## Цель задания
Выведите без изменений часть отрывка о золоте и ангелах, начиная со слов «Jul 08, 2009» и до слов «- к ангелам.» включительно.

## Отрывок
Сергей Аверинцев, "Золото в системе символов ранневизантийской культуры" - Часть 2

Jul 08, 2009 21:02

K Части 1: http://hojja-nusreddin.livejournal.com/2118292.html
_______________________________________

Являя собой образ пламенеющего блистания Божьей славы, золото имеет особое отношение к персонификациям этой славы - к ангелам.

Естество ангела всецело духовно, «умно», как это называется на традиционном языке аскетики, - и в силу своей «умности» огненно, «огнезрачно». Почему это так, объяснит нам философ Прокл Диадох, и к объяснению его придется прислушаться, несмотря на то что этот современник II и III Вселенских соборов был язычником и постольку едва ли может быть причислен не только к византийской, но даже к «протовизантийской» культуре; но фундаментальные аксиомы вне вероисповедной мистики того мира, который был позднеантичным и готовился стать византийским, этот неоплатоник выразил самым классическим образом. И вот он говорит коротко и ясно: «...огонь есть отображение ума» 29.

Но мы найдем этому подтверждения и в собственно византийской литературе. Одна эпиграмма на чеканную икону Михаила Архангела с магической выразительностью связывает природу ангела, пламенный свет и блистание драгоценного металла, одновременно намечая рассмотренную нами выше эмоциональную амбивалентность блистающей «славы» как ободрения и угрозы:
Твой лик - из злата, из сребра - лучи Твои
Чеканю; мне будь светом, а врагам - огнем 30.

## Исходные строки
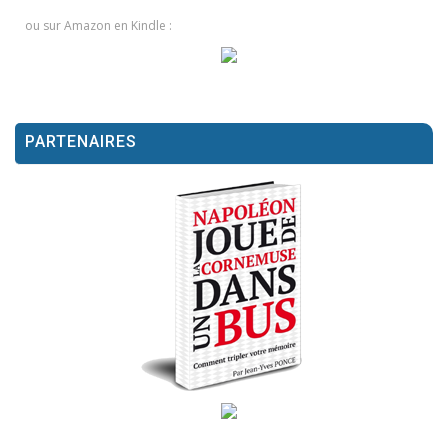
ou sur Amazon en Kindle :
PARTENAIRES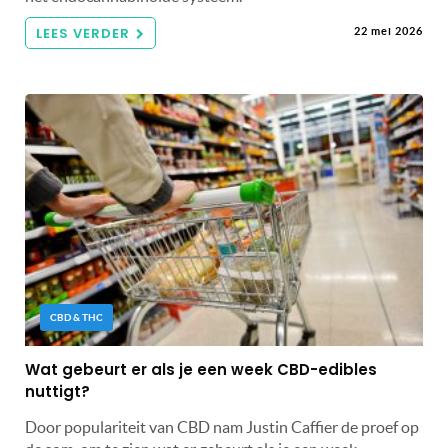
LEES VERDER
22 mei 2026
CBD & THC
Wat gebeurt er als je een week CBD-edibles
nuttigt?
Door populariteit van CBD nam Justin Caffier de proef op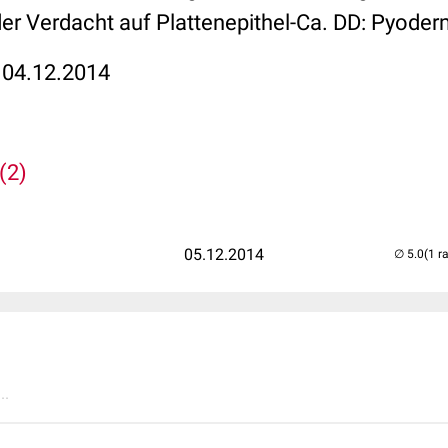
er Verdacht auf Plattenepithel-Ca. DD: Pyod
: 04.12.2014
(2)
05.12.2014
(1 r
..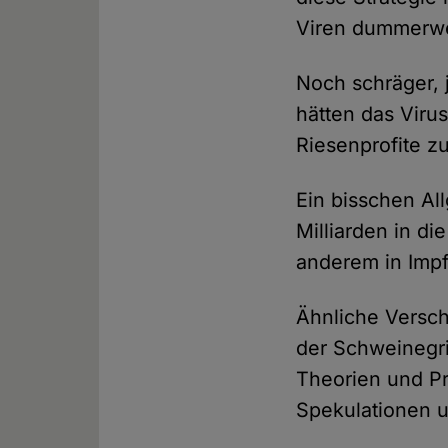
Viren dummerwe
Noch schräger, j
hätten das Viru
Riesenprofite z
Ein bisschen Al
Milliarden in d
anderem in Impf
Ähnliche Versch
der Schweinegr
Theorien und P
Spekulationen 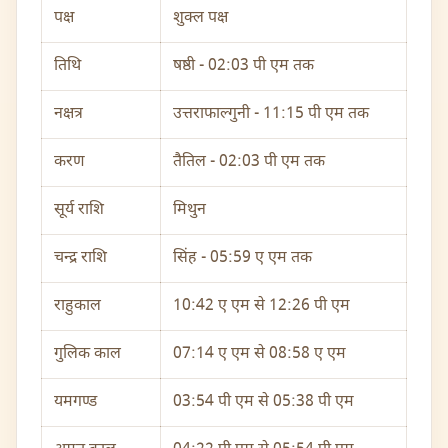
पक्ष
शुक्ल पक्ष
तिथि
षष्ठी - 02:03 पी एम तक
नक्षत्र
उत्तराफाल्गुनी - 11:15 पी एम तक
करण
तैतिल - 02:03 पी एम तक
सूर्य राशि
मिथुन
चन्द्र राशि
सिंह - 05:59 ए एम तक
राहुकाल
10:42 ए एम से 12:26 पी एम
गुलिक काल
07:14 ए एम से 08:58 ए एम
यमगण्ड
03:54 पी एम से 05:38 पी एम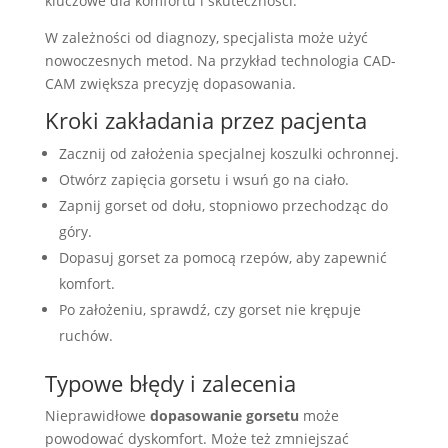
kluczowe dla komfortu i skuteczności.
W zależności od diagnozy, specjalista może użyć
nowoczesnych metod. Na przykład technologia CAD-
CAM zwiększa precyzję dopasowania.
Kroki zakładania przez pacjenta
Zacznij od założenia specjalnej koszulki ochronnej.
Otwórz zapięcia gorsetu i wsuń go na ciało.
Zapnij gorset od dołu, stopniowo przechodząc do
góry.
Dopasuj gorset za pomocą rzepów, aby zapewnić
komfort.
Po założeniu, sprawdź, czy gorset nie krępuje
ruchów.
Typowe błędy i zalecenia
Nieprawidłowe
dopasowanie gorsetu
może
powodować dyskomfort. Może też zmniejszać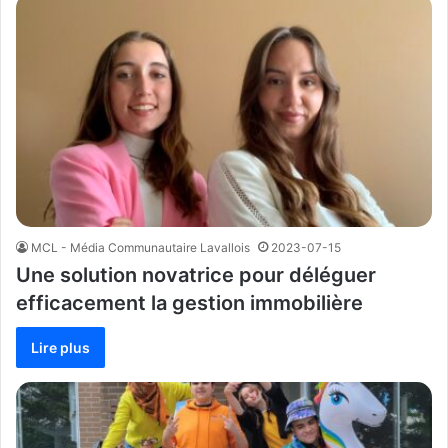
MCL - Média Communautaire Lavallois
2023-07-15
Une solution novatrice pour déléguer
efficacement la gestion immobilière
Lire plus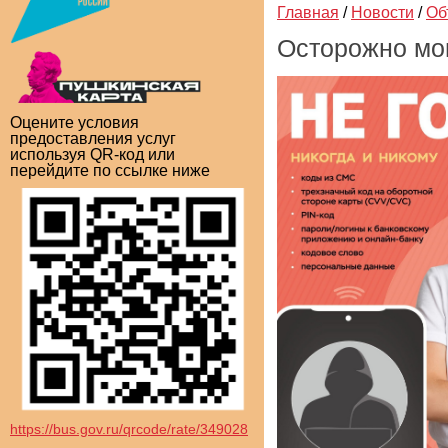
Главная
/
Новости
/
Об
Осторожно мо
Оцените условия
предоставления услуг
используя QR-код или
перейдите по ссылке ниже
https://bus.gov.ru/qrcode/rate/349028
---
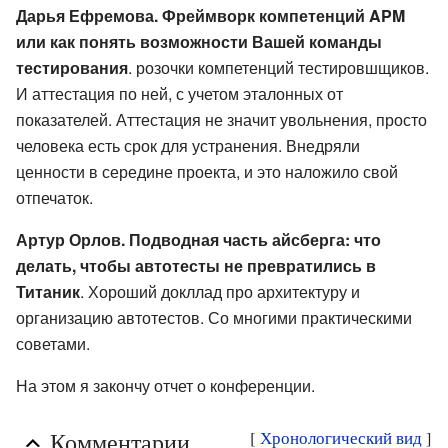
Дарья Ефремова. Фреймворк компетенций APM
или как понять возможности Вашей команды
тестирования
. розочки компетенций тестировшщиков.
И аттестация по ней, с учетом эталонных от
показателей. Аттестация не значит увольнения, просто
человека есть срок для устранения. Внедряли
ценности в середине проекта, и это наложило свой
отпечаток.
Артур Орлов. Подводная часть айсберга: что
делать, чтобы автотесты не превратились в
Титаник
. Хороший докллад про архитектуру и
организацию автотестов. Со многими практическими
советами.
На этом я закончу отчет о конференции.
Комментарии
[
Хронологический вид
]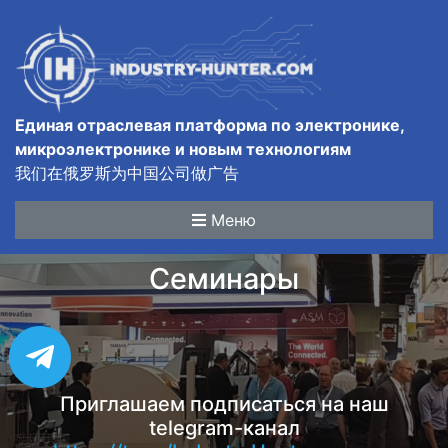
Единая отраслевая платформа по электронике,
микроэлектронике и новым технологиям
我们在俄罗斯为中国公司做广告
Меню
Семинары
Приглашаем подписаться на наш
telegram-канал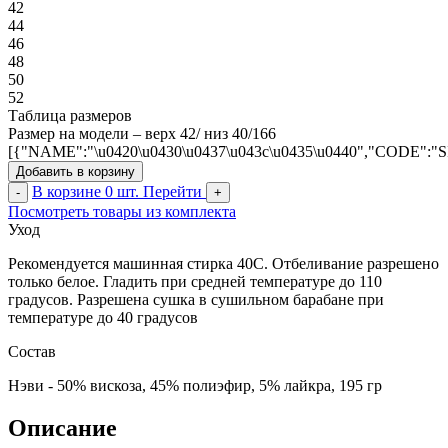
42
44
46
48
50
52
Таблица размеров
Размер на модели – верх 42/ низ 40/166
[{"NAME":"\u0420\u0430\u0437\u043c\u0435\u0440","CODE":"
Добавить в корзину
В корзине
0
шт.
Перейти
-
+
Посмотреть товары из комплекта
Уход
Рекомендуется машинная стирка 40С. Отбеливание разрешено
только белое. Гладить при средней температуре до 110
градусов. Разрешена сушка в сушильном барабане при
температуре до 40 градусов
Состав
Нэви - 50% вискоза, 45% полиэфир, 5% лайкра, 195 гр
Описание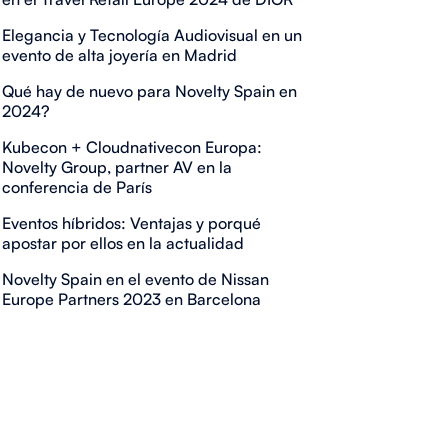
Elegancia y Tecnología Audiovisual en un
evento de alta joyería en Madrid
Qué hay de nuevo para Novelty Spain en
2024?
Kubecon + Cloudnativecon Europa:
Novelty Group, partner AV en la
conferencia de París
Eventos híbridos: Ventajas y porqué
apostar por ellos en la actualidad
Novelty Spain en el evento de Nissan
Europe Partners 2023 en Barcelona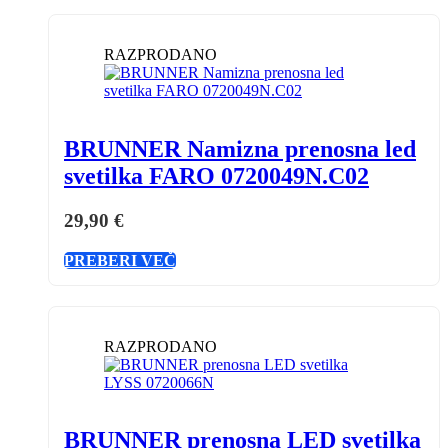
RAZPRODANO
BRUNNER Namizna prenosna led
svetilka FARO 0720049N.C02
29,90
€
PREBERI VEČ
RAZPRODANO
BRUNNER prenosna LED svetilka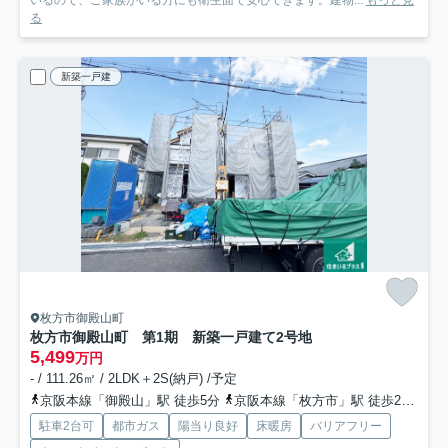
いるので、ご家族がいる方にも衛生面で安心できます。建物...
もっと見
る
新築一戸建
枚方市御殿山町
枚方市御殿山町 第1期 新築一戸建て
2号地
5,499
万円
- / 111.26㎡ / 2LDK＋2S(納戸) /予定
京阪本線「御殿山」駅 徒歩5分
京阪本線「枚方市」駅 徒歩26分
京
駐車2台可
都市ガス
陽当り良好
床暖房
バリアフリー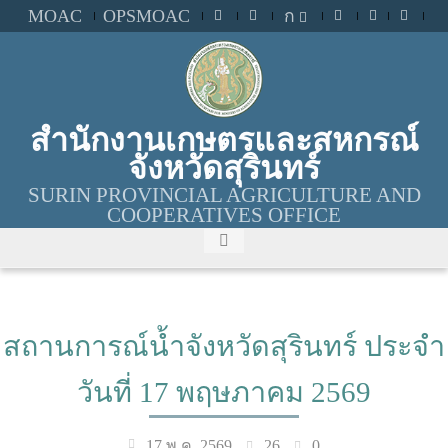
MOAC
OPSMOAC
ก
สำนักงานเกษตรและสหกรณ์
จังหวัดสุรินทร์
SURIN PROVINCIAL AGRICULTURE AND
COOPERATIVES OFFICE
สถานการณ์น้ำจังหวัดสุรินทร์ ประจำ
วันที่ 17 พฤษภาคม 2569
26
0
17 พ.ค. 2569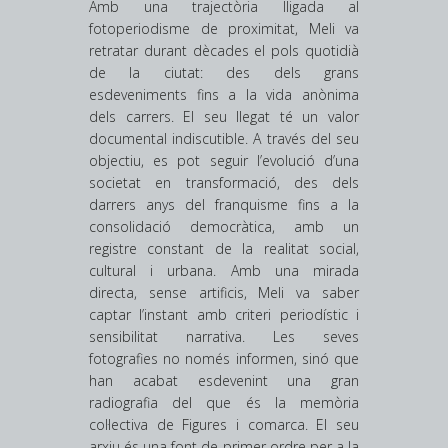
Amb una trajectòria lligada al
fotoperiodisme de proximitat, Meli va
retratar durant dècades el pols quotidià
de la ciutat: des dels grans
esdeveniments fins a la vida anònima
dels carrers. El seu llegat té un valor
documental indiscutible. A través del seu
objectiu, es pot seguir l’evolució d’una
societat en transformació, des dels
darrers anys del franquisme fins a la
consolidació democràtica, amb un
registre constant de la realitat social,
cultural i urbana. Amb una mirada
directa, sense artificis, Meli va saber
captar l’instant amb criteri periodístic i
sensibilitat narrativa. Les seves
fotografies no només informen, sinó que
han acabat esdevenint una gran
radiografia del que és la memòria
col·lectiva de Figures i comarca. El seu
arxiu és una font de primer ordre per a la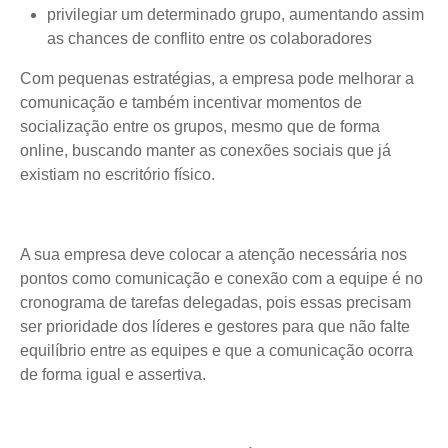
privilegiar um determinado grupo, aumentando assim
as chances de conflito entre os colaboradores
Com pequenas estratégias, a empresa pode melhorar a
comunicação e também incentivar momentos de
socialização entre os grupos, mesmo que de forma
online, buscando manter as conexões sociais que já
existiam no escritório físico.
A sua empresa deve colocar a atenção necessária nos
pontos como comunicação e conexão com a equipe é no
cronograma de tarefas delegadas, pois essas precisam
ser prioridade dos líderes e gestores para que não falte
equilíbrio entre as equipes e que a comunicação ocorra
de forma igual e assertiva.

## Ответ
Jul 08, 2009 21:02

K Части 1: http://hojja-nusreddin.livejournal.com/2118292.html
_______________________________________

Являя собой образ пламенеющего блистания Божьей славы, золото имеет особое отношение к персонификациям этой славы - к ангелам.